Product terms a new user encounters in the docs, dashboard, and MCP tool descriptions — defined precisely, grounded in the actual implementation.

Blast radius

Pro+

The ranked set of files, symbols, and call chains that a given code change could affect.

The gc_blast_radius MCP tool takes a focus symbol (function name, class, module) and returns a compressed context window containing the symbol's definition, its direct callers, and the caller graph one level out — sorted by relevance score. The intent is to answer "what else do I need to read before touching this?" in a single MCP call instead of N file reads.

Internally, blast radius is computed by tensor-grep (the AST-aware symbol indexer embedded in the API container), then the ranked results are passed through the compression engine so the returned context fits a tight token budget.

Available on Pro+ plans.

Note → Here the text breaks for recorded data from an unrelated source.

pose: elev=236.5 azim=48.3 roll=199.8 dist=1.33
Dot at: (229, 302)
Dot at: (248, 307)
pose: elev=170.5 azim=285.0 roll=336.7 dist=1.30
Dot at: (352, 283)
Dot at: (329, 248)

The companion tool gc_callers returns only the direct caller list without the full ranked context.

See also:MCP gateway/BM25

BM25

A term-frequency ranking algorithm used alongside semantic embeddings to improve retrieval precision in search and blast-radius queries.

BM25 (Best Match 25) is a bag-of-words relevance function from information retrieval. It scores documents by how often a query term appears relative to document length and corpus-wide term frequency. gotcontext uses BM25 alongside SBERT vector similarity in a hybrid retrieval pipeline: the two scores are fused via Reciprocal Rank Fusion (RRF, k=60) before results are ranked.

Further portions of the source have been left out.